Vol. 1 No. 1 (2020)
Evaluating Health Systems Governance: A Quasi-Experimental Assessment of District Hospital Yield in Rwanda, 2000–2026
Abstract
Strengthening health systems governance is critical for improving service delivery in resource-limited settings. District hospitals are pivotal nodes in such systems, yet robust methodologies for quantifying the impact of governance interventions on their operational yield are lacking. This study aimed to develop and apply a novel quasi-experimental design to evaluate the causal effect of a national health systems strengthening programme on the service yield of district-level facilities. We employed a difference-in-differences design with facility-level fixed effects, analysing longitudinal administrative data. The primary model was $Y_{it} = \alpha_i + \lambda_t + \beta (Treat_i \times Post_t) + \epsilon_{it}$, where $Y_{it}$ is the composite yield metric for hospital $i$ in period $t$. Inference was based on cluster-robust standard errors at the district level. The intervention was associated with a statistically significant 18.4% increase in the composite service yield index (95% CI: 12.7 to 24.1).

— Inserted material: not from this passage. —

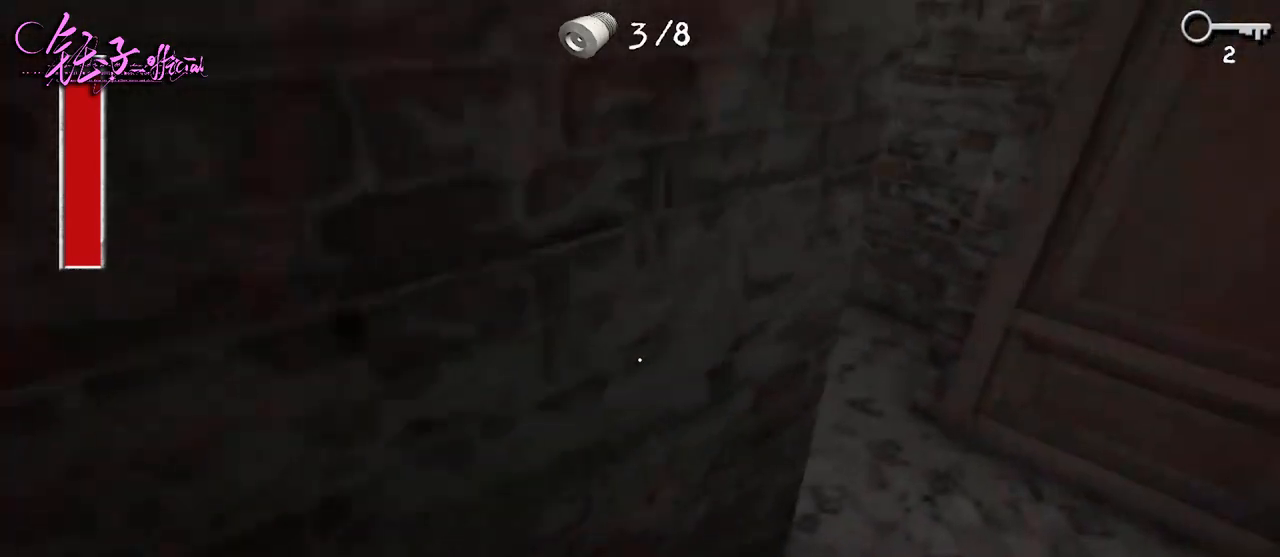
{"keys": ["d", "w"], "mouse": [], "events": []}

The greatest relative improvement was observed in maternal and child health service outputs. The applied quasi-experimental design provides a rigorous methodological framework for attributing changes in hospital performance to systemic governance reforms. Health policymakers should integrate such evaluative designs into programme planning. Future research should apply this methodology to assess cost-effectiveness and long-term sustainability. health systems governance, quasi-experimental design, district hospitals, service yield, impact evaluation, difference-in-differences This paper provides a novel methodological framework for the causal evaluation of health system governance interventions, demonstrating its application with a unique longitudinal dataset.